Recorded data

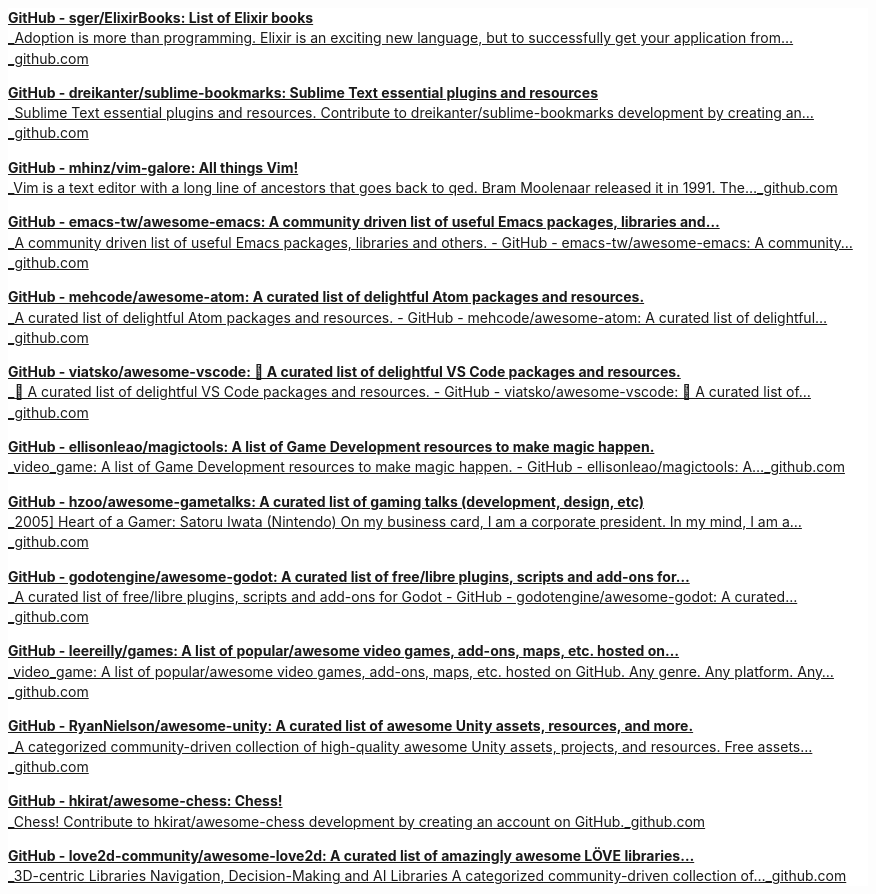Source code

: [**GitHub - sger/ElixirBooks: List of Elixir books**\
_Adoption is more than programming. Elixir is an exciting new language, but to successfully get your application from…_github.com](https://github.com/sger/ElixirBooks)

[**GitHub - dreikanter/sublime-bookmarks: Sublime Text essential plugins and resources**\
_Sublime Text essential plugins and resources. Contribute to dreikanter/sublime-bookmarks development by creating an…_github.com](https://github.com/dreikanter/sublime-bookmarks)

[**GitHub - mhinz/vim-galore: All things Vim!**\
_Vim is a text editor with a long line of ancestors that goes back to qed. Bram Moolenaar released it in 1991. The…_github.com](https://github.com/mhinz/vim-galore)

[**GitHub - emacs-tw/awesome-emacs: A community driven list of useful Emacs packages, libraries and…**\
_A community driven list of useful Emacs packages, libraries and others. - GitHub - emacs-tw/awesome-emacs: A community…_github.com](https://github.com/emacs-tw/awesome-emacs)

[**GitHub - mehcode/awesome-atom: A curated list of delightful Atom packages and resources.**\
_A curated list of delightful Atom packages and resources. - GitHub - mehcode/awesome-atom: A curated list of delightful…_github.com](https://github.com/mehcode/awesome-atom)

[**GitHub - viatsko/awesome-vscode: 🎨 A curated list of delightful VS Code packages and resources.**\
_🎨 A curated list of delightful VS Code packages and resources. - GitHub - viatsko/awesome-vscode: 🎨 A curated list of…_github.com](https://github.com/viatsko/awesome-vscode)

[**GitHub - ellisonleao/magictools: A list of Game Development resources to make magic happen.**\
_video\_game:  A list of Game Development resources to make magic happen. - GitHub - ellisonleao/magictools: A…_github.com](https://github.com/ellisonleao/magictools)

[**GitHub - hzoo/awesome-gametalks: A curated list of gaming talks (development, design, etc)**\
_2005\] Heart of a Gamer: Satoru Iwata (Nintendo) On my business card, I am a corporate president. In my mind, I am a…_github.com](https://github.com/hzoo/awesome-gametalks)

[**GitHub - godotengine/awesome-godot: A curated list of free/libre plugins, scripts and add-ons for…**\
_A curated list of free/libre plugins, scripts and add-ons for Godot - GitHub - godotengine/awesome-godot: A curated…_github.com](https://github.com/godotengine/awesome-godot)

[**GitHub - leereilly/games: A list of popular/awesome video games, add-ons, maps, etc. hosted on…**\
_video\_game: A list of popular/awesome video games, add-ons, maps, etc. hosted on GitHub. Any genre. Any platform. Any…_github.com](https://github.com/leereilly/games)

[**GitHub - RyanNielson/awesome-unity: A curated list of awesome Unity assets, resources, and more.**\
_A categorized community-driven collection of high-quality awesome Unity assets, projects, and resources. Free assets…_github.com](https://github.com/RyanNielson/awesome-unity)

[**GitHub - hkirat/awesome-chess: Chess!**\
_Chess! Contribute to hkirat/awesome-chess development by creating an account on GitHub._github.com](https://github.com/hkirat/awesome-chess)

[**GitHub - love2d-community/awesome-love2d: A curated list of amazingly awesome LÖVE libraries…**\
_3D-centric Libraries Navigation, Decision-Making and AI Libraries A categorized community-driven collection of…_github.com](https://github.com/love2d-community/awesome-love2d)
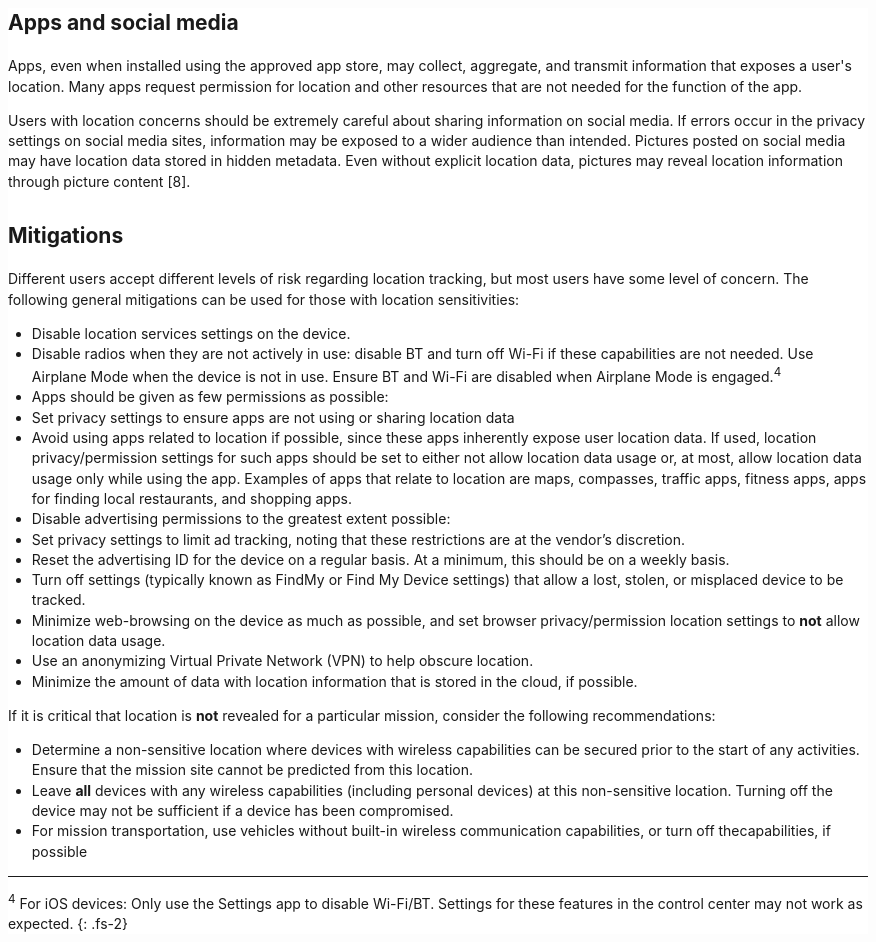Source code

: ## Apps and social media
Apps, even when installed using the approved app store, may collect, aggregate, and transmit information that exposes a user's location. Many apps request permission for location and other resources that are not needed for the function of the app.

Users with location concerns should be extremely careful about sharing information on social media. If errors occur in the privacy settings on social media sites, information may be exposed to a wider audience than intended. Pictures posted on social media may have location data stored in hidden metadata. Even without explicit location data, pictures may reveal location information through picture content [8].

## Mitigations
Different users accept different levels of risk regarding location tracking, but most users have some level of concern. The following general mitigations can be used for those with location sensitivities:

- Disable location services settings on the device.
- Disable radios when they are not actively in use: disable BT and turn off Wi-Fi if these capabilities are not needed. Use Airplane Mode when the device is not in use. Ensure BT and Wi-Fi are disabled when Airplane Mode is engaged.<sup>4</sup>
- Apps should be given as few permissions as possible:
 - Set privacy settings to ensure apps are not using or sharing location data
 - Avoid using apps related to location if possible, since these apps inherently expose user location data. If used, location privacy/permission settings for such apps should be set to either not allow location data usage or, at most, allow location data usage only while using the app. Examples of apps that relate to location are maps, compasses, traffic apps, fitness apps, apps for finding local restaurants, and shopping apps.
- Disable advertising permissions to the greatest extent possible:
 - Set privacy settings to limit ad tracking, noting that these restrictions are at the vendor’s discretion.
 - Reset the advertising ID for the device on a regular basis. At a minimum, this should be on a weekly basis.
- Turn off settings (typically known as FindMy or Find My Device settings) that allow a lost, stolen, or misplaced device to be tracked.
- Minimize web-browsing on the device as much as possible, and set browser privacy/permission location settings to **not** allow location data usage.
- Use an anonymizing Virtual Private Network (VPN) to help obscure location.
- Minimize the amount of data with location information that is stored in the cloud, if possible.

If it is critical that location is **not** revealed for a particular mission, consider the following recommendations:

- Determine a non-sensitive location where devices with wireless capabilities can be secured prior to the start of any activities. Ensure that the mission site cannot be predicted from this location.
- Leave **all** devices with any wireless capabilities (including personal devices) at this non-sensitive location. Turning off the device may not be sufficient if a device has been compromised.
- For mission transportation, use vehicles without built-in wireless communication capabilities, or turn off thecapabilities, if possible

***

<sup>4</sup> For iOS devices: Only use the Settings app to disable Wi-Fi/BT. Settings for these features in the control center may not work as expected.
{: .fs-2}
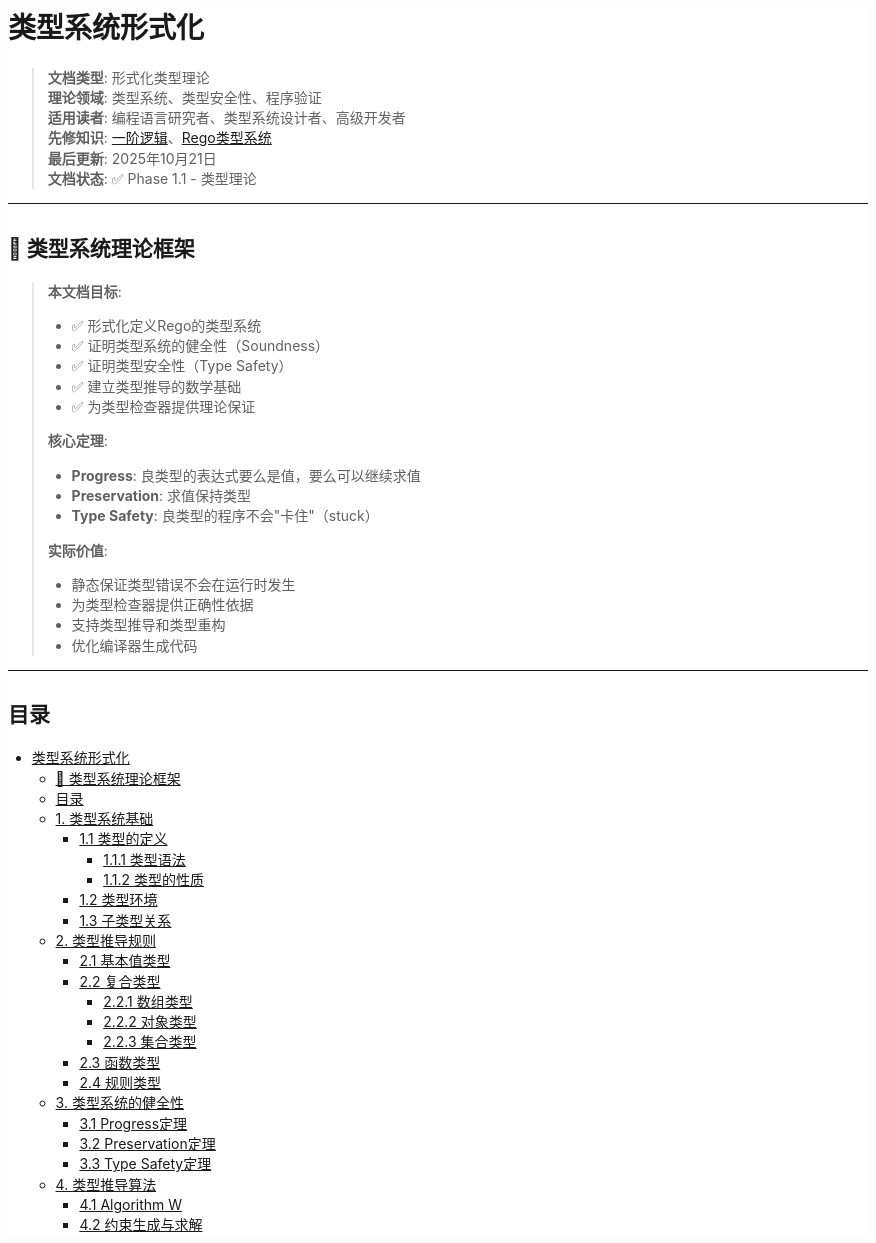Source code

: # 类型系统形式化

> **文档类型**: 形式化类型理论  
> **理论领域**: 类型系统、类型安全性、程序验证  
> **适用读者**: 编程语言研究者、类型系统设计者、高级开发者  
> **先修知识**: [一阶逻辑](06.3-命题逻辑与一阶逻辑基础.md)、[Rego类型系统](../02-语言模型/02.2-类型系统.md)  
> **最后更新**: 2025年10月21日  
> **文档状态**: ✅ Phase 1.1 - 类型理论

---

## 📐 类型系统理论框架

> **本文档目标**:
>
> - ✅ 形式化定义Rego的类型系统
> - ✅ 证明类型系统的健全性（Soundness）
> - ✅ 证明类型安全性（Type Safety）
> - ✅ 建立类型推导的数学基础
> - ✅ 为类型检查器提供理论保证
>
> **核心定理**:
>
> - **Progress**: 良类型的表达式要么是值，要么可以继续求值
> - **Preservation**: 求值保持类型
> - **Type Safety**: 良类型的程序不会"卡住"（stuck）
>
> **实际价值**:
>
> - 静态保证类型错误不会在运行时发生
> - 为类型检查器提供正确性依据
> - 支持类型推导和类型重构
> - 优化编译器生成代码

---

## 目录

- [类型系统形式化](#类型系统形式化)
  - [📐 类型系统理论框架](#-类型系统理论框架)
  - [目录](#目录)
  - [1. 类型系统基础](#1-类型系统基础)
    - [1.1 类型的定义](#11-类型的定义)
      - [1.1.1 类型语法](#111-类型语法)
      - [1.1.2 类型的性质](#112-类型的性质)
    - [1.2 类型环境](#12-类型环境)
    - [1.3 子类型关系](#13-子类型关系)
  - [2. 类型推导规则](#2-类型推导规则)
    - [2.1 基本值类型](#21-基本值类型)
    - [2.2 复合类型](#22-复合类型)
      - [2.2.1 数组类型](#221-数组类型)
      - [2.2.2 对象类型](#222-对象类型)
      - [2.2.3 集合类型](#223-集合类型)
    - [2.3 函数类型](#23-函数类型)
    - [2.4 规则类型](#24-规则类型)
  - [3. 类型系统的健全性](#3-类型系统的健全性)
    - [3.1 Progress定理](#31-progress定理)
    - [3.2 Preservation定理](#32-preservation定理)
    - [3.3 Type Safety定理](#33-type-safety定理)
  - [4. 类型推导算法](#4-类型推导算法)
    - [4.1 Algorithm W](#41-algorithm-w)
    - [4.2 约束生成与求解](#42-约束生成与求解)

PROBLEM STATEMENT
Only the lines containing "sensitive" are needed; copy each of them from the data.

EXPECTED ANSWER
- Determine a non-sensitive location where devices with wireless capabilities can be secured prior to the start of any activities. Ensure that the mission site cannot be predicted from this location.
- Leave **all** devices with any wireless capabilities (including personal devices) at this non-sensitive location. Turning off the device may not be sufficient if a device has been compromised.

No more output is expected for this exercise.